Yerisbel Jimenez is a Roanoke College alumna and the co-organizer of a petition for change.
“Following the events of George Floyd a group of alumni put together a Facebook page, it was called Roanoke College Alumni combating racism,” Jimenez said.
The petition is a call to action, to combat racial inequality at the college. It includes a ten-page letter of demands calling for a more culturally aware and inclusive campus.
“I was just trying to summarize years of issues that have gone unaddressed by the administration,” Jimenez said.
One demand is the removal of the statue. Roanoke College also issued a letter to the community stating it supports the swift removal of the monument, but Jimenez points out only after the petition began.
It’s not that straightforward, however. When the college annexed the old courthouse, the statue and the land directly around it remained with the county. The board of supervisors received a briefing on the statue last month, learning that as of July 1 the county is legally allowed to remove it if they want to.
The matter isn’t on Tuesday’s agenda however, although people for and against the issue are expected to speak during public comment.
Some opposed to the statue’s removal said the county should not listen to “out of towners” about what to do with it. While Jimenez only resided in the area for her time at Roanoke College, she said that does not make a difference against the arguments those opposed to removal make.

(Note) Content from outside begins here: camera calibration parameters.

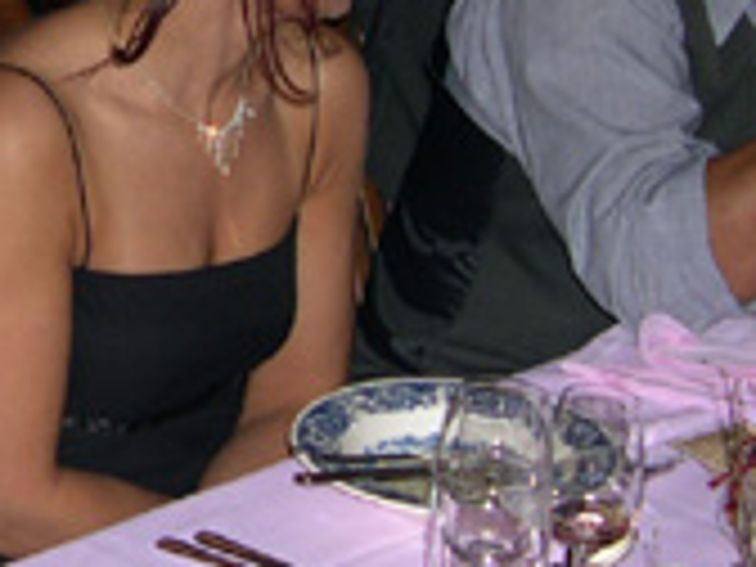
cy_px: 9
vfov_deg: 10.8
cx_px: -176
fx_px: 2970
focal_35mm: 136
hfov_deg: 14.0
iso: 100
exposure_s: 1/60
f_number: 2.8
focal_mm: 8
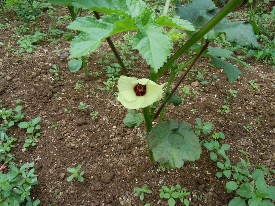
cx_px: 138
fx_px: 238
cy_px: 103
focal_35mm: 30
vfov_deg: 46.8
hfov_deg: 60.0
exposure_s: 1/320
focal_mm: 5.4
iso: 100
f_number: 3.5
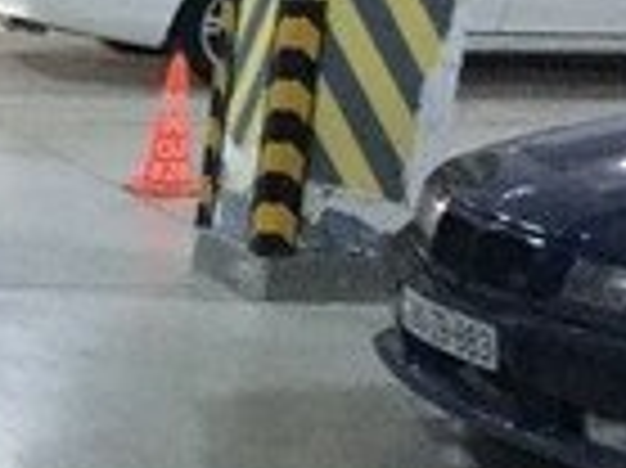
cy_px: 425
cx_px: -653
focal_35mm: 138
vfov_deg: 10.7
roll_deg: -0.5
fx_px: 2493
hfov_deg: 12.5
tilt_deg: -15.4
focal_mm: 4.15
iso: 320
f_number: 2.2
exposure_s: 1/17
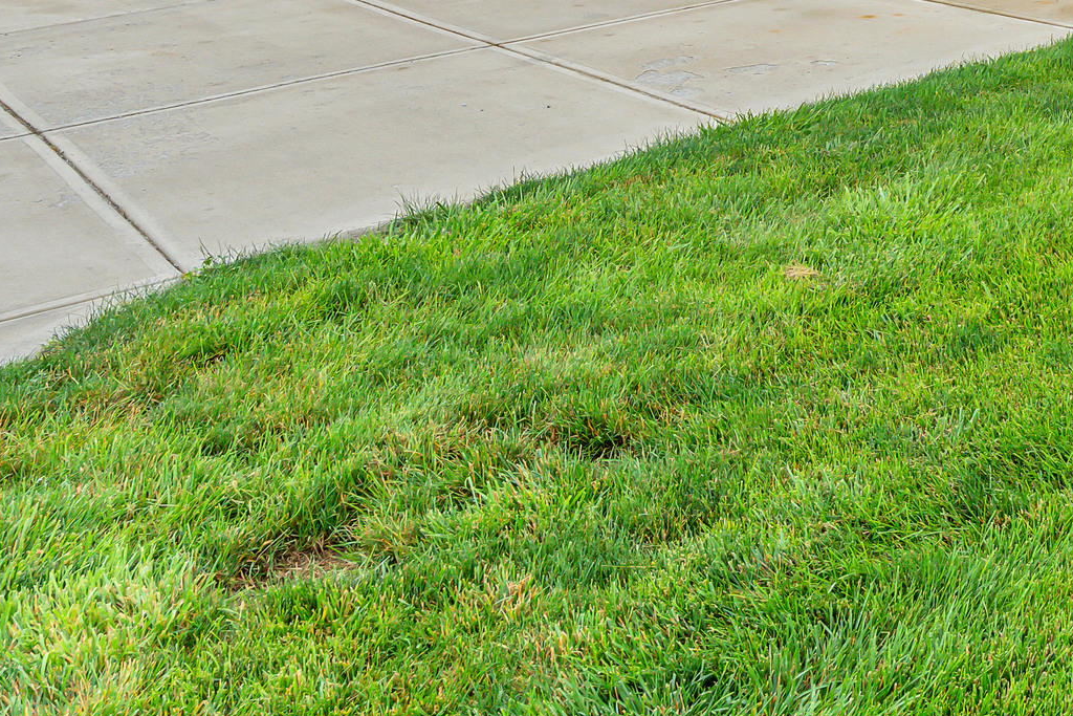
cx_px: 1288
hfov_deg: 28.9
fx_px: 1788
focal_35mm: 60
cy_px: -335
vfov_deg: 19.8
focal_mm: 20
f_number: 9
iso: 400
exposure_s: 1/200
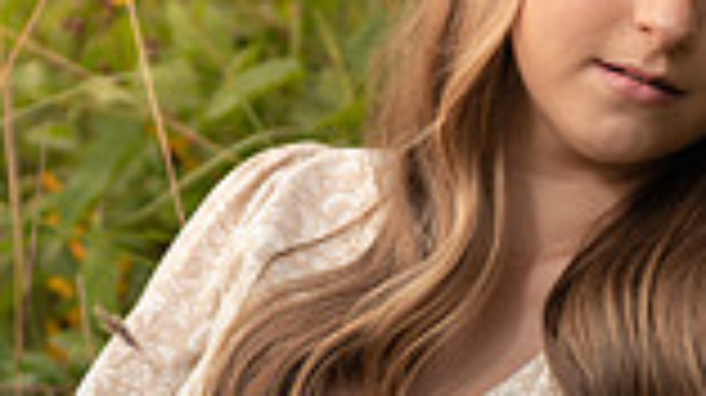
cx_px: 236
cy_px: 138
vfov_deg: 3.7
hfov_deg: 6.6
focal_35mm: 327
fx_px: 6116
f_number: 2.8
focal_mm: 70
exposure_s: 1/250
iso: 100
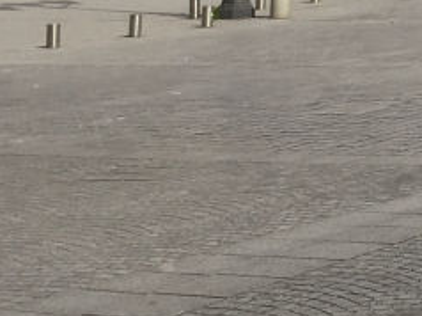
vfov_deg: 9.8
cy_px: -246
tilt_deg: +5.5
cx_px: 754
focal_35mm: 144
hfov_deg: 12.5
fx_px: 1754
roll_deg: -0.6
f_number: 2.2
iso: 25
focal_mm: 4.15
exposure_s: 1/2024
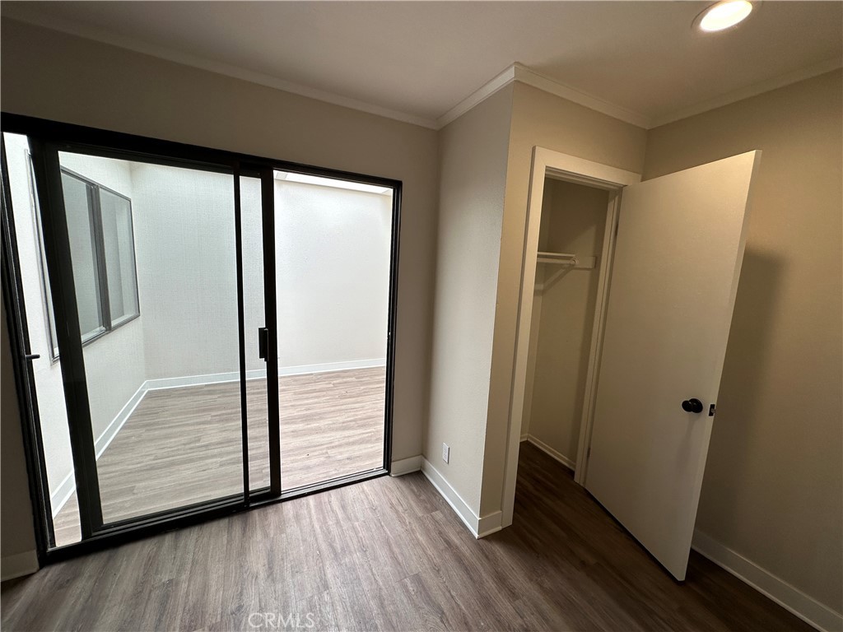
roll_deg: -2.8
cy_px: 316
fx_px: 341
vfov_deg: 85.7
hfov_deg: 102.1
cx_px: 422
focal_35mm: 14
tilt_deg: -9.7
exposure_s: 1/152
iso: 40
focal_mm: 2.22
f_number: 2.2
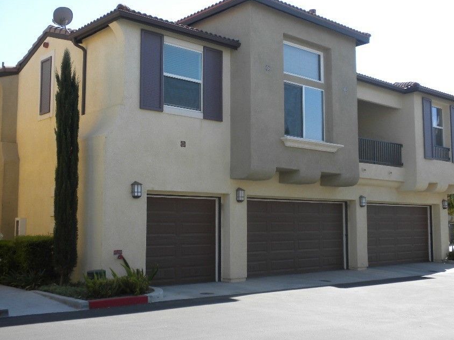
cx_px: 224
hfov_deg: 42.1
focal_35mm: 45
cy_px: 164
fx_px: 590
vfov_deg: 32.2
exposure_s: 1/354
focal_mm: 6.6
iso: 64
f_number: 3.5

“Yes it was about state’s rights but it was about state’s rights to own people, and I don’t think that that’s something that we should be proud of, that’s not something we should celebrate,” Jimenez said.
She added the statue is just one sliver of the bigger problem. Jimenez said she and the others feel too often minority students are used as tools for the university’s advantage, such as in marketing materials, but that they don’t truly feel valued. They hope for more diversity in hiring and a focus on inclusiveness campus wife.
Jimenez and the other authors of the letter have a meeting with college leadership in the coming days.